Certo
fotógrafo mineiro correu o mundo retratando as diferentes condições da vida
humana. Fez um belíssimo trabalho, mas voltou para casa consternado com as
mazelas que testemunhou. Reclusou-se no sítio da família onde permaneceu algum tempo em amarga depressão, até resolver que não podia ficar para sempre naquela
situação.
Empenhou-se
na tarefa de fazer algo bom para o mundo. Decidiu começar pelo quintal de casa
e recuperou a vegetação do sítio. Encravado em uma das regiões mais devastadas
do Brasil pela agricultura extensiva, o sítio voltou a ter verde, os animais
votaram e até a água, que andava escassa, voltou a jorrar nas nascentes.
Voltaram
também a pujança e a vitalidade do fotógrafo, que tornou a viajar pelo mundo. Dessa
vez, retratando os sinais de que o mundo pode se tornar um lugar melhor. A nova
tarefa trouxe paz e alegria. Agora queria mais do que restaurar o próprio sítio.

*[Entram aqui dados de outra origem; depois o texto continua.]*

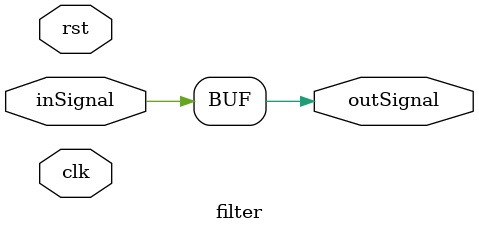
<source format=v>
`timescale 1ns / 1ps
module filter(
    input clk,
    input rst,
    input inSignal,
    output outSignal
    );

assign outSignal = inSignal;

endmodule

</source>
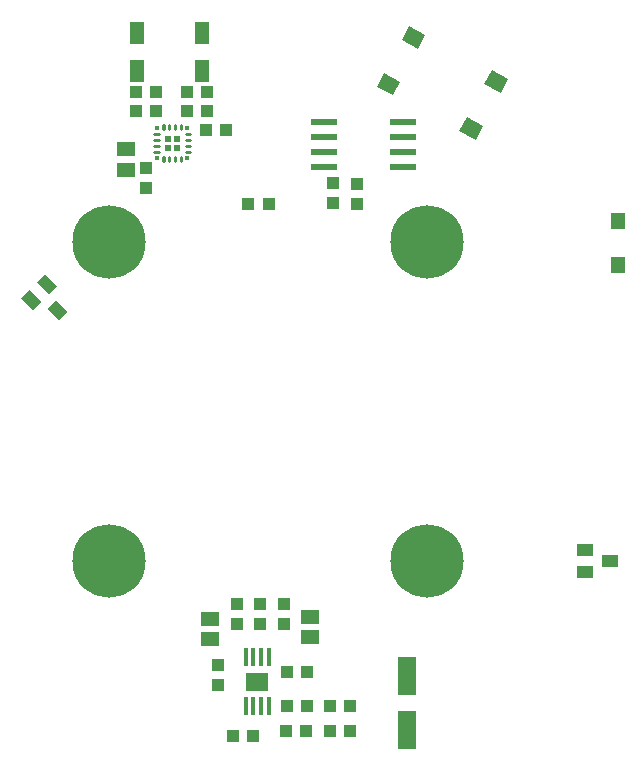
<source format=gtp>
G75*
%MOIN*%
%OFA0B0*%
%FSLAX24Y24*%
%IPPOS*%
%LPD*%
%AMOC8*
5,1,8,0,0,1.08239X$1,22.5*
%
%ADD10C,0.0105*%
%ADD11R,0.0134X0.0134*%
%ADD12R,0.0226X0.0231*%
%ADD13R,0.0225X0.0241*%
%ADD14R,0.0239X0.0240*%
%ADD15R,0.0242X0.0234*%
%ADD16R,0.0433X0.0394*%
%ADD17R,0.0870X0.0240*%
%ADD18R,0.0591X0.0512*%
%ADD19R,0.0394X0.0433*%
%ADD20R,0.0394X0.0551*%
%ADD21R,0.0630X0.0512*%
%ADD22R,0.0630X0.1260*%
%ADD23R,0.0512X0.0748*%
%ADD24R,0.0551X0.0394*%
%ADD25R,0.0157X0.0630*%
%ADD26R,0.0744X0.0618*%
%ADD27R,0.0492X0.0551*%
%ADD28C,0.2441*%
D10*
X010472Y021988D02*
X010478Y021988D01*
X010472Y021988D02*
X010472Y022124D01*
X010478Y022124D01*
X010478Y021988D01*
X010478Y022092D02*
X010472Y022092D01*
X010669Y021988D02*
X010675Y021988D01*
X010669Y021988D02*
X010669Y022124D01*
X010675Y022124D01*
X010675Y021988D01*
X010675Y022092D02*
X010669Y022092D01*
X010866Y021988D02*
X010872Y021988D01*
X010866Y021988D02*
X010866Y022124D01*
X010872Y022124D01*
X010872Y021988D01*
X010872Y022092D02*
X010866Y022092D01*
X011063Y021988D02*
X011069Y021988D01*
X011063Y021988D02*
X011063Y022124D01*
X011069Y022124D01*
X011069Y021988D01*
X011069Y022092D02*
X011063Y022092D01*
X011228Y022283D02*
X011228Y022289D01*
X011364Y022289D01*
X011364Y022283D01*
X011228Y022283D01*
X011228Y022480D02*
X011228Y022486D01*
X011364Y022486D01*
X011364Y022480D01*
X011228Y022480D01*
X011228Y022677D02*
X011228Y022683D01*
X011364Y022683D01*
X011364Y022677D01*
X011228Y022677D01*
X011228Y022874D02*
X011228Y022880D01*
X011364Y022880D01*
X011364Y022874D01*
X011228Y022874D01*
X011069Y023175D02*
X011063Y023175D01*
X011069Y023175D02*
X011069Y023039D01*
X011063Y023039D01*
X011063Y023175D01*
X011069Y023143D02*
X011063Y023143D01*
X010872Y023175D02*
X010866Y023175D01*
X010872Y023175D02*
X010872Y023039D01*
X010866Y023039D01*
X010866Y023175D01*
X010872Y023143D02*
X010866Y023143D01*
X010675Y023175D02*
X010669Y023175D01*
X010675Y023175D02*
X010675Y023039D01*
X010669Y023039D01*
X010669Y023175D01*
X010675Y023143D02*
X010669Y023143D01*
X010478Y023175D02*
X010472Y023175D01*
X010478Y023175D02*
X010478Y023039D01*
X010472Y023039D01*
X010472Y023175D01*
X010478Y023143D02*
X010472Y023143D01*
X010313Y022880D02*
X010313Y022874D01*
X010177Y022874D01*
X010177Y022880D01*
X010313Y022880D01*
X010313Y022683D02*
X010313Y022677D01*
X010177Y022677D01*
X010177Y022683D01*
X010313Y022683D01*
X010313Y022486D02*
X010313Y022480D01*
X010177Y022480D01*
X010177Y022486D01*
X010313Y022486D01*
X010313Y022289D02*
X010313Y022283D01*
X010177Y022283D01*
X010177Y022289D01*
X010313Y022289D01*
D11*
X010273Y022080D03*
X011269Y022084D03*
X011269Y023080D03*
X010273Y023080D03*
D12*
X010618Y022422D03*
D13*
X010617Y022721D03*
D14*
X010918Y022720D03*
D15*
X010916Y022426D03*
D16*
X011899Y023026D03*
X012568Y023026D03*
X011936Y023645D03*
X011932Y024274D03*
X011263Y024274D03*
X011267Y023645D03*
X010239Y023645D03*
X009570Y023645D03*
X009570Y024274D03*
X010239Y024274D03*
X013310Y020534D03*
X013979Y020534D03*
X014586Y004947D03*
X015256Y004947D03*
X015254Y003799D03*
X014585Y003799D03*
X014566Y002982D03*
X015235Y002982D03*
X016031Y002982D03*
X016700Y002982D03*
X016691Y003814D03*
X016022Y003814D03*
X013477Y002813D03*
X012808Y002813D03*
D17*
X015819Y021782D03*
X015819Y022282D03*
X015819Y022782D03*
X015819Y023282D03*
X018469Y023282D03*
X018469Y022782D03*
X018469Y022282D03*
X018469Y021782D03*
D18*
X009235Y021696D03*
X009235Y022365D03*
X012011Y006727D03*
X012011Y006058D03*
X015349Y006113D03*
X015349Y006782D03*
D19*
X014488Y006553D03*
X014488Y007222D03*
X013700Y007222D03*
X013700Y006553D03*
X012913Y006553D03*
X012913Y007222D03*
X012308Y005186D03*
X012308Y004517D03*
X016135Y020574D03*
X016912Y020544D03*
X016912Y021213D03*
X016135Y021243D03*
X009904Y021066D03*
X009904Y021735D03*
D20*
G36*
X006262Y017932D02*
X006540Y018210D01*
X006928Y017822D01*
X006650Y017544D01*
X006262Y017932D01*
G37*
G36*
X005733Y017403D02*
X006011Y017681D01*
X006399Y017293D01*
X006121Y017015D01*
X005733Y017403D01*
G37*
G36*
X006610Y017055D02*
X006888Y017333D01*
X007276Y016945D01*
X006998Y016667D01*
X006610Y017055D01*
G37*
D21*
G36*
X017822Y024910D02*
X018377Y024615D01*
X018136Y024164D01*
X017581Y024459D01*
X017822Y024910D01*
G37*
G36*
X018654Y026474D02*
X019209Y026179D01*
X018968Y025728D01*
X018413Y026023D01*
X018654Y026474D01*
G37*
G36*
X021417Y025005D02*
X021972Y024710D01*
X021731Y024259D01*
X021176Y024554D01*
X021417Y025005D01*
G37*
G36*
X020585Y023441D02*
X021140Y023146D01*
X020899Y022695D01*
X020344Y022990D01*
X020585Y023441D01*
G37*
D22*
X018586Y004830D03*
X018586Y003019D03*
D23*
X011774Y024975D03*
X011774Y026235D03*
X009609Y026235D03*
X009609Y024975D03*
D24*
X024511Y009019D03*
X025377Y008645D03*
X024511Y008271D03*
D25*
X013989Y005450D03*
X013733Y005450D03*
X013477Y005450D03*
X013221Y005450D03*
X013221Y003797D03*
X013477Y003797D03*
X013733Y003797D03*
X013989Y003797D03*
D26*
X013605Y004623D03*
D27*
X025623Y018517D03*
X025623Y019973D03*
D28*
X008645Y008645D03*
X019274Y008645D03*
X019274Y019274D03*
X008645Y019274D03*
M02*

</source>
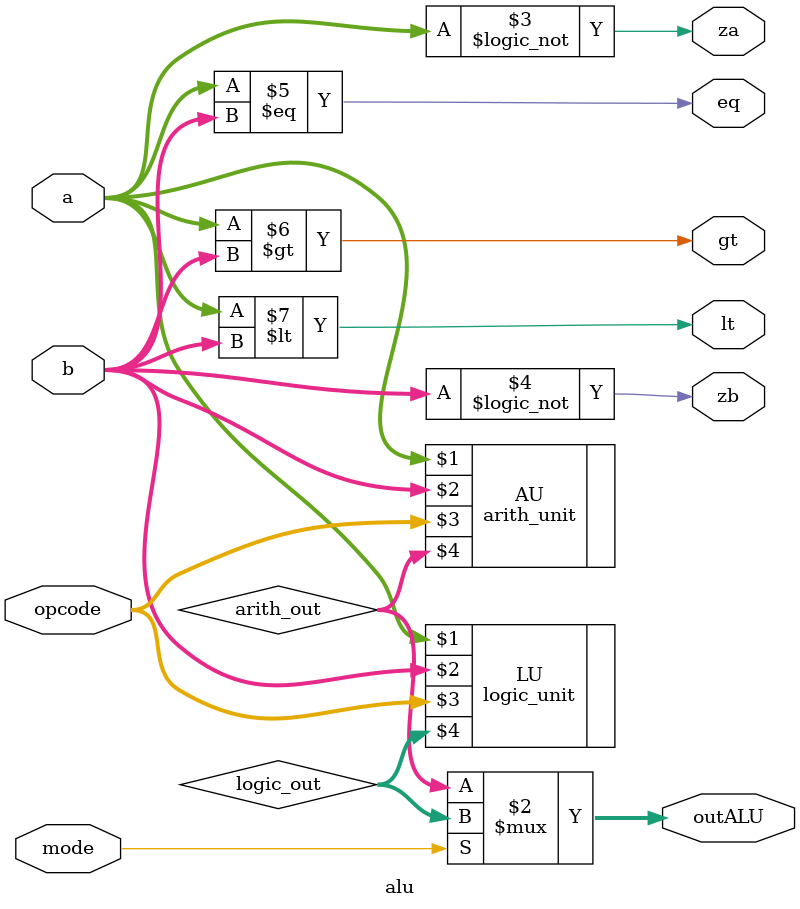
<source format=sv>
module alu(
    input logic [15:0] a, b,
    input logic [2:0] opcode,
    input logic mode,
    output logic [31:0] outALU,
    output logic za, zb, eq, gt, lt
);
    logic [31:0] arith_out, logic_out;

    arith_unit AU(a, b, opcode, arith_out);
    logic_unit LU(a, b, opcode, logic_out);

    assign outALU = (mode == 0) ? arith_out : logic_out;
    assign za = (a == 0);
    assign zb = (b == 0);
    assign eq = (a == b);
    assign gt = (a > b);
    assign lt = (a < b);
endmodule
</source>
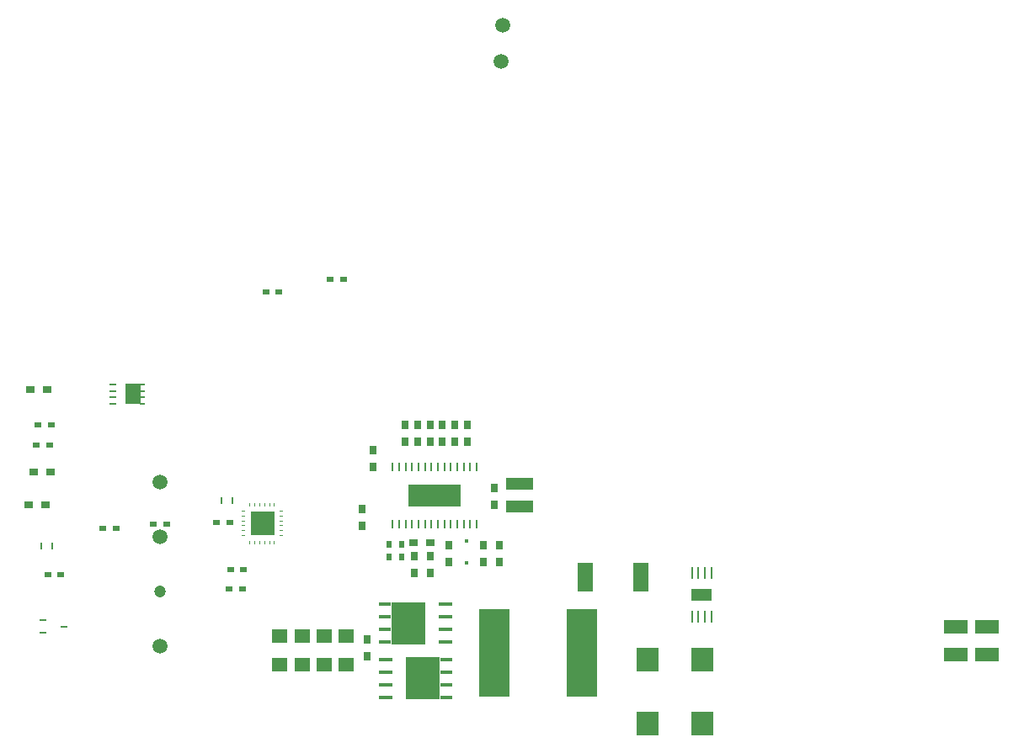
<source format=gbr>
G04 DipTrace 3.3.1.3*
G04 TopPaste.gbr*
%MOMM*%
G04 #@! TF.FileFunction,Paste,Top*
G04 #@! TF.Part,Single*
%ADD35C,1.5*%
%ADD36C,1.2*%
%ADD54R,1.996X1.296*%
%ADD56R,0.196X1.196*%
%ADD62R,0.096X0.896*%
%ADD64R,2.496X2.496*%
%ADD66R,0.046X0.396*%
%ADD68R,0.396X0.046*%
%ADD70R,5.296X2.296*%
%ADD72R,0.196X0.846*%
%ADD78R,1.596X2.996*%
%ADD80R,1.521X2.031*%
%ADD82R,0.786X0.201*%
%ADD84R,0.556X0.201*%
%ADD86R,1.346X0.396*%
%ADD88R,1.146X0.396*%
%ADD90R,3.446X4.206*%
%ADD92R,2.796X1.296*%
%ADD94R,3.096X8.816*%
%ADD96R,0.196X0.696*%
%ADD98R,0.646X0.296*%
%ADD100R,0.396X0.396*%
%ADD102R,0.696X0.496*%
%ADD104R,0.896X0.796*%
%ADD106R,0.496X0.696*%
%ADD108R,0.796X0.896*%
%ADD110R,1.596X1.396*%
%ADD112R,2.496X1.396*%
%ADD114R,2.196X2.396*%
%FSLAX35Y35*%
G04*
G71*
G90*
G75*
G01*
G04 TopPaste*
%LPD*%
D114*
X5398177Y1873923D3*
Y1233890D3*
X5947053Y1873923D3*
Y1233890D3*
D112*
X8493800Y1924427D3*
Y2204427D3*
X8811300Y1924427D3*
Y2204427D3*
D110*
X1699307Y1826300D3*
Y2106300D3*
X1921550Y1826300D3*
Y2106300D3*
X2143803Y1826300D3*
Y2106300D3*
X2366050Y1826300D3*
Y2106300D3*
D108*
X3858300Y3604300D3*
Y3434300D3*
X3457427Y4239300D3*
Y4069300D3*
X2957427D3*
Y4239300D3*
X3397925Y2858175D3*
Y3028175D3*
X3905925Y2858175D3*
Y3028175D3*
D106*
X2794673Y3032800D3*
Y2902800D3*
D108*
X2524800Y3219173D3*
Y3389173D3*
D104*
X3213050Y3048673D3*
X3043050D3*
D108*
X2635927Y3985300D3*
Y3815300D3*
X2572423Y1905677D3*
Y2075677D3*
X3747175Y2858175D3*
Y3028175D3*
D104*
X-808950Y4588550D3*
X-638950D3*
D102*
X-746950Y4032927D3*
X-616950D3*
X429300Y3239177D3*
X559300D3*
X1064300Y3255050D3*
X1194300D3*
D100*
X3572550Y2843425D3*
Y3063425D3*
D98*
X-681950Y2270800D3*
Y2140787D3*
X-471950Y2205793D3*
D96*
X-697827Y3016927D3*
X-587827D3*
X1111923Y3477300D3*
X1221923D3*
D104*
X-777200Y3763050D3*
X-607200D3*
X-824823Y3429673D3*
X-654823D3*
D94*
X3858300Y1937427D3*
X4738300D3*
D92*
X4112300Y3639423D3*
Y3410423D3*
D90*
X2994550Y2239050D3*
D88*
X2755050Y2048550D3*
Y2175550D3*
Y2302550D3*
Y2429550D3*
D86*
X3364050Y2048550D3*
Y2175550D3*
Y2302550D3*
Y2429550D3*
D90*
X3134553Y1683427D3*
D88*
X3374053Y1873927D3*
Y1746927D3*
Y1619927D3*
Y1492927D3*
D86*
X2765053Y1873927D3*
Y1746927D3*
Y1619927D3*
Y1492927D3*
D84*
X318173Y4445677D3*
Y4511677D3*
Y4577677D3*
Y4643673D3*
D82*
X21173Y4445627D3*
Y4511627D3*
Y4577577D3*
Y4643623D3*
D80*
X225373Y4544877D3*
D108*
X3582427Y4239300D3*
Y4069300D3*
X3082427D3*
Y4239300D3*
D78*
X4768927Y2699427D3*
X5328927D3*
D106*
X2921677Y3032800D3*
Y2902800D3*
D108*
X3332427Y4069300D3*
Y4239300D3*
X3207427D3*
Y4069300D3*
X3048677Y2741423D3*
Y2911423D3*
X3207423Y2741423D3*
Y2911423D3*
D102*
X1556423Y5572800D3*
X1686423D3*
X2205800Y5699800D3*
X2335800D3*
X-731077Y4239300D3*
X-601077D3*
X49800Y3191550D3*
X-80200D3*
X-634327Y2731177D3*
X-504327D3*
X1205677Y2778800D3*
X1335677D3*
X1191300Y2588300D3*
X1321300D3*
D35*
X3937677Y8255677D3*
X3921653Y7890293D3*
X492800Y2012173D3*
D36*
Y2562173D3*
D35*
Y3112173D3*
Y3662173D3*
D72*
X3677550Y3814923D3*
X3612550D3*
X3547550D3*
X3482550D3*
X3417550D3*
X3352550D3*
X3287550D3*
X3222550D3*
X3157550D3*
X3092550D3*
X3027550D3*
X2962550D3*
X2897550D3*
X2832550D3*
Y3234923D3*
X2897550D3*
X2962550D3*
X3027550D3*
X3092550D3*
X3157550D3*
X3222550D3*
X3287550D3*
X3352550D3*
X3417550D3*
X3482550D3*
X3547550D3*
X3612550D3*
X3677550D3*
D70*
X3255050Y3524923D3*
D68*
X1334177Y3366177D3*
Y3316177D3*
Y3266177D3*
Y3216177D3*
Y3166177D3*
Y3116177D3*
D66*
X1399177Y3051177D3*
X1449177D3*
X1499177D3*
X1549177D3*
X1599177D3*
X1649177D3*
D68*
X1714177Y3116177D3*
Y3166177D3*
Y3216177D3*
Y3266177D3*
Y3316177D3*
Y3366177D3*
D66*
X1649177Y3431177D3*
X1599177D3*
X1549177D3*
X1499177D3*
X1449177D3*
X1399177D3*
D64*
X1524177Y3241177D3*
D62*
X2064423Y3731300D3*
X2014423D3*
X1964423D3*
X1914423D3*
X1864423D3*
X1814423D3*
X1764423D3*
X1714423D3*
X1664423D3*
X1614423D3*
X1564423D3*
X1514423D3*
D56*
X5842675Y2302550D3*
X5907675D3*
X5972675D3*
X6037675D3*
Y2742550D3*
X5972675D3*
X5907675D3*
X5842675D3*
D54*
X5940175Y2522550D3*
M02*

</source>
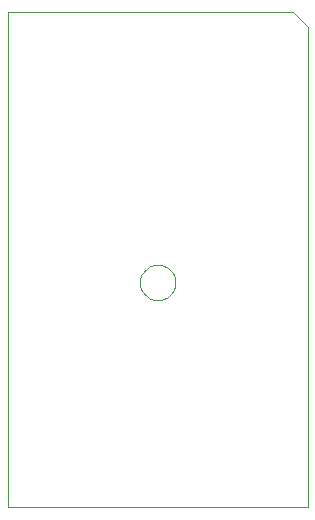
<source format=gbr>
G75*
%MOIN*%
%OFA0B0*%
%FSLAX24Y24*%
%IPPOS*%
%LPD*%
%AMOC8*
5,1,8,0,0,1.08239X$1,22.5*
%
%ADD10C,0.0010*%
%ADD11C,0.0000*%
D10*
X000180Y001033D02*
X000180Y017533D01*
X009680Y017533D01*
X010180Y017033D01*
X010180Y001033D01*
X000180Y001033D01*
D11*
X004589Y008533D02*
X004591Y008581D01*
X004597Y008629D01*
X004607Y008676D01*
X004620Y008722D01*
X004638Y008767D01*
X004658Y008811D01*
X004683Y008853D01*
X004711Y008892D01*
X004741Y008929D01*
X004775Y008963D01*
X004812Y008995D01*
X004850Y009024D01*
X004891Y009049D01*
X004934Y009071D01*
X004979Y009089D01*
X005025Y009103D01*
X005072Y009114D01*
X005120Y009121D01*
X005168Y009124D01*
X005216Y009123D01*
X005264Y009118D01*
X005312Y009109D01*
X005358Y009097D01*
X005403Y009080D01*
X005447Y009060D01*
X005489Y009037D01*
X005529Y009010D01*
X005567Y008980D01*
X005602Y008947D01*
X005634Y008911D01*
X005664Y008873D01*
X005690Y008832D01*
X005712Y008789D01*
X005732Y008745D01*
X005747Y008700D01*
X005759Y008653D01*
X005767Y008605D01*
X005771Y008557D01*
X005771Y008509D01*
X005767Y008461D01*
X005759Y008413D01*
X005747Y008366D01*
X005732Y008321D01*
X005712Y008277D01*
X005690Y008234D01*
X005664Y008193D01*
X005634Y008155D01*
X005602Y008119D01*
X005567Y008086D01*
X005529Y008056D01*
X005489Y008029D01*
X005447Y008006D01*
X005403Y007986D01*
X005358Y007969D01*
X005312Y007957D01*
X005264Y007948D01*
X005216Y007943D01*
X005168Y007942D01*
X005120Y007945D01*
X005072Y007952D01*
X005025Y007963D01*
X004979Y007977D01*
X004934Y007995D01*
X004891Y008017D01*
X004850Y008042D01*
X004812Y008071D01*
X004775Y008103D01*
X004741Y008137D01*
X004711Y008174D01*
X004683Y008213D01*
X004658Y008255D01*
X004638Y008299D01*
X004620Y008344D01*
X004607Y008390D01*
X004597Y008437D01*
X004591Y008485D01*
X004589Y008533D01*
M02*

</source>
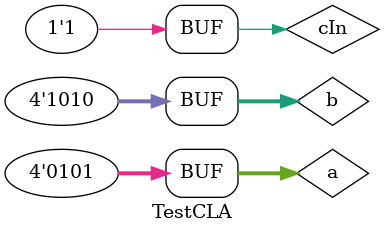
<source format=v>
`timescale 1ns / 1ps


module TestCLA;

	// Inputs
	reg cIn;
	reg [3:0] a;
	reg [3:0] b;

	// Outputs
	wire [3:0] s;
	wire cOut;

	// Instantiate the Unit Under Test (UUT)
	CLA uut (
		.s(s), 
		.cOut(cOut), 
		.cIn(cIn), 
		.a(a), 
		.b(b)
	);

	initial begin
		// Initialize Inputs
		cIn = 0;
		a = 0;
		b = 0;

		// Wait 100 ns for global reset to finish
		#100;
      $monitor($time,"\ta=%d,\tb=%d,\tcIn=%b,\ts=%d,\tcOut=%b",a,b,cIn,s,cOut);
		#1 a = 5; b =  7; cIn = 0;
		#1 a = 5; b = 10; cIn = 0;
		#1 a = 5; b = 10; cIn = 1;
		// Add stimulus here

	end
      
endmodule


</source>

Planejou restaurar toda uma bacia hidrográfica, no ambicioso projeto de plantar
mais de cem mil mudas de árvore nas nascentes de um rio, ao longo de vinte e
cinco anos.
O
fotógrafo Sebastião Salgado, além de ser o gênio criador das exposições “Revivendo
o Êxodos” e “Gênesis”, também queria recuperar o Rio Doce. A ineficiência do
Estado na tarefa de fiscalizar e a irresponsabilidade das mineradoras da
região, no entanto, apunhalaram fatalmente o rio, que jaz fétido e sem vida.
Mataram o Rio Doce.
Como
estará o coração do fotógrafo neste momento? Cairá novamente em melancolia,
vislumbrando as atrocidades que o ser humano é capaz ou a esperança que o
acometeu nos últimos anos será maior? Terá forças para retomar o projeto, agora
muito mais urgente do que antes, de recuperar o Rio Doce? O rio antes precisava
ser revitalizado. Hoje, precisa do mais poderoso dos milagres, o milagre da
ressurreição.
Nota:O documentário “O Sal da Terra” (2014) conta a
história do fotógrafo Sebastião Salgado.